■ Задание A:
Ответьте на вопросы по отрывку воспоминаний об Арканове:
(i) Сколько рублей администратор концертов заплатила Арканову и Луговому после гастролей в Казахстане?
(ii) За какую сумму Арканов договорился купить холодильник «Саратов»?
(iii) Кого позвали перетаскивать холодильник?
■ Задание B: Продолжите отрывок воспоминаний об Арканове, начав сразу после реплики «– На сорок рублей.»

■ Извлечённый текст:
= = = =
Через некоторое время Арканов сказал, что пьесу не приняли. Много лет спустя мы разговорились со Смолиным, и оказалось, что Арканов дал переписать эту же пьесу Фиме, а потом всё-таки получил за неё гонорар. Мы с Фимой посмеялись, получилось как с покраской забора у Марка Твена.
Иногда он был сильно прижимистым. Когда закончились наши тяжёлые гастроли в Казахстане, администратор концертов сказала, что Арканову и Луговому она заплатит, как членам Союза, по 75 рублей, а мне, который тащил на себе весь концерт, только по 50. Это было настолько несправедливо, что я чуть не заплакал. О том, что она будет так платить, нужно было сказать до гастролей, а не в конце.
Арканов сказал мне, что поделит между нами разницу. Это было благородно с его стороны. Но когда мы приехали в Москву, Арканов об этом «забыл», но после долгих переговоров всё-таки выплатил мне разницу.
Ну, что тут сделаешь, как гласит пословица, «от „на тебе“ до „вот тебе“ большая дистанция».
Это, конечно же, мелочь, и отношения наши тогда не испортились.
Как-то я продавал Арканову холодильник «Саратов». У него холодильника не было, а «Саратов», маленький, добротный холодильник, ему очень подходил. Мы договорились, что он купит его за сорок рублей. Позвали для перетаскивания верзилу Мишу Ликсперова, сценариста. Они вдвоём приехали ко мне на рафике. Мы погрузили холодильник в машину, поехали к Аркану.
Я говорю:
– Аркан, давай деньги.
Он отвечает:
– А на сколько мы договорились?
– На сорок рублей.
= = = =
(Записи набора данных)
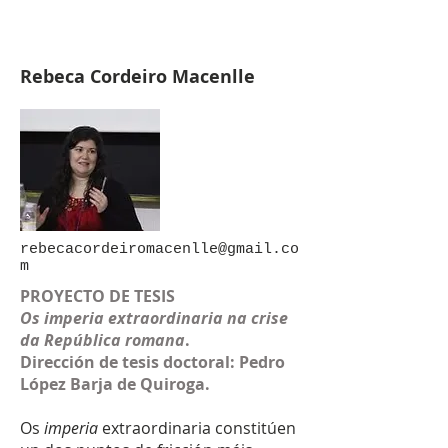
Rebeca Cordeiro Macenlle
rebecacordeiromacenlle@gmail.co
m
PROYECTO DE TESIS
Os imperia extraordinaria na crise
da República romana
.
Dirección de tesis doctoral: Pedro
López Barja de Quiroga.
Os
imperia
extraordinaria constitúen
= = = =
■ Ответ A:
(i) По 75 рублей.
(ii) За сорок рублей.
(iii) Мишу Ликсперова, сценариста.

■ Ответ B:
– Давай так, тридцать пять рублей, и ты ставишь ресторан.
– Ресторан – пожалуйста, а деньги – только сорок.
– Хорошо, тридцать шесть.
– Аркан, имей совесть, только сорок.
Торговались долго, хохотали, чувствуя идиотизм ситуации.
Сторговались на тридцать девять рублей и ресторан.
Отвезли холодильник домой к Аркадию, а потом ужинали в ЦДЛ, думаю, рублей на двадцать.
Вот такой вот мой гешефт.
Всё, конечно, смешно, но парень он был прижимистый, может быть, оттого, что тогда нуждался. Жили мы с ним дружно до тех пор, пока он не сошёлся с редактором музыкальной редакции ЦТ Наташей Высоцкой.
Наташа заказала мне сценарий «Утренней почты». Я сценарий написал, уехал на Кавказ и оттуда прислал сценарий Наташе. Адрес мой она знала.
Через некоторое время выходит эта передача под двумя фамилиями: Измайлов и Сергеева. Как говорится, без меня меня женили.
Я пришёл на ТВ. Навстречу мне идёт Наташа и, не здороваясь, проходит мимо. Ни тебе «здравствуйте», ни тебе объяснений. Тут уж я не выдержал, пошёл к главному редактору. Говорю:
– Как же так, не спросив меня, мне назначили соавтора и денег дали, естественно, половину.
Он мне говорит:
– Напиши заявление.
Я написал. Звонит мне Аркан и начинает объяснять, что Наташа не виновата, тебя не было, а передачу надо было выпускать, в общем, поди и забери заявление.
Я говорю:
– А ты-то здесь при чём?
– Да ни при чём, просто она мне рассказала.
Оказалось, что они уже жили вместе. Сказал бы, я бы, конечно, забрал ради него.
Я ему рассказал, что она, даже встретив меня, ничего не объяснила. Но у сильного всегда бессильный виноват. Мы не поссорились, но осадок остался.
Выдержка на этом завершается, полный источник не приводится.